Mexican Banking Officials Consider Establishment of Currency Board
While the White House claimed progress Monday in its campaign for Mexican loan guarantees, Mexico’s central bank is studying a radical change endorsed by some top U.S. senators--the establishment of a currency board that would strip the central bank’s authority.
Sources here said bank officials are studying the possible implementation of a currency board system similar to those in effect in Argentina, Estonia and Hong Kong, which would restrict the number of pesos added to the economy by the number of new dollars entering in investment.
Enacting a currency board would, in effect, be an admission by the U.S.-trained government economists from President Ernesto Zedillo down that they are incapable of restoring investor confidence in their ability to micro-manage the economy.
A currency board would sharply restrict the newly autonomous Bank of Mexico’s ability to control the money supply or to stabilize currency flows into the country. However, it would provide an absolute guarantee that inflation would remain under control.
“A currency board is a kind of straitjacket,” said Harvard economist Jeffrey Sachs. “Currency boards are used when you really can’t trust yourself or when your behavior in the past has been so reckless and irresponsible that you have little credibility left.”
The prospect of a currency board was raised publicly over the weekend by Senate Majority Leader Robert Dole (R-Kan.) as a possible prerequisite to congressional approval of President Clinton’s proposed $40 billion in loan guarantees.
On Monday, a group of conservative Republicans advanced the idea of a currency board as an alternative to the loan-guarantee plan, which Sen. Don Nickles (R-Okla.) said “is in trouble.”
But on the House side, Speaker Newt Gingrich said he would support the Clinton plan and see to it that the measure comes up for a floor vote by Friday, or Monday at the latest.
After Gingrich’s remarks, the Mexican Stock Exchange index--which had fallen 59 points, or 2.66%, by midday--reversed course and closed up 2.64 points at 2,065.85. The reversal may also have reflected buying by Nacional Financiera, the government development bank.
Meanwhile, the effects of the crisis spread with the announcement that Wal-Mart Stores Inc. is suspending plans to construct 25 additional stores in Mexico this year, a bet by the retailer that the weakened peso will keep Mexican citizens out of stores.
The peso closed down 4 centavos at 5.74 to the dollar.

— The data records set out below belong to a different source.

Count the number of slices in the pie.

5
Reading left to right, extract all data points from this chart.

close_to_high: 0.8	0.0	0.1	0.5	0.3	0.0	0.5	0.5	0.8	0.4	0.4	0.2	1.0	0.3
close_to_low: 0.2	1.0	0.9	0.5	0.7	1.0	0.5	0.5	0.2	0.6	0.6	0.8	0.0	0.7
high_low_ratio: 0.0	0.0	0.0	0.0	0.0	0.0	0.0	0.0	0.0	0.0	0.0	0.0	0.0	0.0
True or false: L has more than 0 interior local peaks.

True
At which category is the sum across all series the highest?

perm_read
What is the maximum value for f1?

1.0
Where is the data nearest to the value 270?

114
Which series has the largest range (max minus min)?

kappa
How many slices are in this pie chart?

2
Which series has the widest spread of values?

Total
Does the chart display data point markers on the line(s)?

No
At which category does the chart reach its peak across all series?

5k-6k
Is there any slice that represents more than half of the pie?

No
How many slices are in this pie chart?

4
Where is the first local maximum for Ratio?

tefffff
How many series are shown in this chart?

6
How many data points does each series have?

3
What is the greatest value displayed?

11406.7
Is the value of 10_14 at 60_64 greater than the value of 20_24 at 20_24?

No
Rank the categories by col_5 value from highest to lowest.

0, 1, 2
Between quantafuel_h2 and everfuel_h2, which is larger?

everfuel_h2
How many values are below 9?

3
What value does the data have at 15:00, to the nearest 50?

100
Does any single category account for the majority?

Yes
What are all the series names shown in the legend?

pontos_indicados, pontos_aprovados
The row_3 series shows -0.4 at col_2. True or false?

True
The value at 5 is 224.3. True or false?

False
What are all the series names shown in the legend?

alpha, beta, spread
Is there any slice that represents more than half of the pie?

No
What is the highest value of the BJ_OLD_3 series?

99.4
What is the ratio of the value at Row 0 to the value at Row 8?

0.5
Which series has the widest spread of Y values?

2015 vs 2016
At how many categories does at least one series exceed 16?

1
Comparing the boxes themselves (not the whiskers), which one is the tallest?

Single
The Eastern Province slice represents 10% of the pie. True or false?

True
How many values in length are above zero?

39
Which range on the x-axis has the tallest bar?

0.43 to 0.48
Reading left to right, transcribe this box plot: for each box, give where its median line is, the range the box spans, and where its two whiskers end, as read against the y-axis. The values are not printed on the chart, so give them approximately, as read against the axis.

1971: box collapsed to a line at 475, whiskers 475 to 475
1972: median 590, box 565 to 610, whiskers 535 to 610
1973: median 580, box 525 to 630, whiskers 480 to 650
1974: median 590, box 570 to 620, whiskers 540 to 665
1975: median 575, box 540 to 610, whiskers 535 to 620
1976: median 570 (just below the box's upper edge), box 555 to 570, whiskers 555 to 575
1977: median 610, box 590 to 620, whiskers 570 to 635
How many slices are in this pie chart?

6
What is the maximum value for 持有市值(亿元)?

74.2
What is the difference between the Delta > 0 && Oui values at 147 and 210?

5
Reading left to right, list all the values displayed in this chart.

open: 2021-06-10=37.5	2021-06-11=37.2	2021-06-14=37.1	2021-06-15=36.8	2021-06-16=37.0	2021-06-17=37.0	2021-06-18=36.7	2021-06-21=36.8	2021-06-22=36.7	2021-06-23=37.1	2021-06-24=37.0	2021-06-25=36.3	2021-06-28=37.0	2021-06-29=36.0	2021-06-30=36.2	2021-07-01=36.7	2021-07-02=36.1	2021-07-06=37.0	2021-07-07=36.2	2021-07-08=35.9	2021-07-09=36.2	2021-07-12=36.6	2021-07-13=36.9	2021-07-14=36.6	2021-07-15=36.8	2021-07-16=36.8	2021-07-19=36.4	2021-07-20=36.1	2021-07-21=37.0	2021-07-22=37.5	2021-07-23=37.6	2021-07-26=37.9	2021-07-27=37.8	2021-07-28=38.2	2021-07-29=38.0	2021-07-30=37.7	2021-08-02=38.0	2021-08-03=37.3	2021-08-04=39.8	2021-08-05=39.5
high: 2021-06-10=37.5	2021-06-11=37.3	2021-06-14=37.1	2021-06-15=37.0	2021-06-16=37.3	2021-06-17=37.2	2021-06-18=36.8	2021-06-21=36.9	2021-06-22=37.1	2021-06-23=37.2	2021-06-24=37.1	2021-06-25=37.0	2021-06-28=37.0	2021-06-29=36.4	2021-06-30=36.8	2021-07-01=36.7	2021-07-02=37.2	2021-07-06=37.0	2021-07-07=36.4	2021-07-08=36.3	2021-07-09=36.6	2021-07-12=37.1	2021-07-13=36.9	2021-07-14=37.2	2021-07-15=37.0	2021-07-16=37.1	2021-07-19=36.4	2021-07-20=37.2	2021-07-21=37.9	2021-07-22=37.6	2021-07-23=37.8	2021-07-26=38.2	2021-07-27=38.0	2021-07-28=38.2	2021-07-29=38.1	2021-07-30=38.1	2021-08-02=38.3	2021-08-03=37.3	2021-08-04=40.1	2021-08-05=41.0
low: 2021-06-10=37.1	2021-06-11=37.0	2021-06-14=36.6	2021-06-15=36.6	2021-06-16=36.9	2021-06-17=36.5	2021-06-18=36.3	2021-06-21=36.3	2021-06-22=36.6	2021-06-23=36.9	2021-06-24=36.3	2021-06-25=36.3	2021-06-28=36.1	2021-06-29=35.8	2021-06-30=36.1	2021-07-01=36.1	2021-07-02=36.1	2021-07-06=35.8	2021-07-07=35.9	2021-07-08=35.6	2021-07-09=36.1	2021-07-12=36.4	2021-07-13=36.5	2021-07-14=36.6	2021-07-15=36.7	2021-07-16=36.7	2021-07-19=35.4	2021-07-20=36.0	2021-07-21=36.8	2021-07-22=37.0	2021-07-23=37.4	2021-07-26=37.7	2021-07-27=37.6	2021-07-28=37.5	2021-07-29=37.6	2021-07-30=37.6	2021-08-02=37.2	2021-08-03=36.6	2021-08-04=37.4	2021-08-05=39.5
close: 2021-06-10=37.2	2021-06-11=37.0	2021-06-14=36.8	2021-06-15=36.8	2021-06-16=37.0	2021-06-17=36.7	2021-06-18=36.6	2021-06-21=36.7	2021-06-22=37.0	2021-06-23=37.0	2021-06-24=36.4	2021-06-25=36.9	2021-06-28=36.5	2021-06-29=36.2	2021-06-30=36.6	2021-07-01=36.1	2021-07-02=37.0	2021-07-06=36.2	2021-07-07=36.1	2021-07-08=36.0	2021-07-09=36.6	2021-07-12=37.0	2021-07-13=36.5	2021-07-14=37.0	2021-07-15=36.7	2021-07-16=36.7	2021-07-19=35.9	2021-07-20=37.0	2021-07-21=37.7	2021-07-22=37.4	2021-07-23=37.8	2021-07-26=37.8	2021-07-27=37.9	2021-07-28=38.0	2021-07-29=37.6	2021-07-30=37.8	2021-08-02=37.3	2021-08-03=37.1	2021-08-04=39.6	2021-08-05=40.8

It is the urgent need to strengthen the peso--which in early December traded at about 3.4 to the dollar--that has experts weighing drastic action. Currency boards were common in the colonies of European powers. Hong Kong reintroduced the concept in 1983 to avoid a crisis of confidence.
The concept gained impetus in 1991 when Argentina pegged its currency to the dollar in an effort to battle chronic inflation. Estonia and Lithuania used currency boards to build confidence in their new national currencies after they dropped the ruble in 1992.
An independent currency board is much like being on the gold standard. The board prints domestic money and converts it, on demand, to a specified foreign currency at a fixed exchange rate.
To keep this commitment, the board holds enough reserves of the foreign currency to convert all domestic currency issued at the specified exchange rate. The board will only print money when there are new foreign assets to back it.
Times staff writer Edwin Chen in Washington contributed to this report.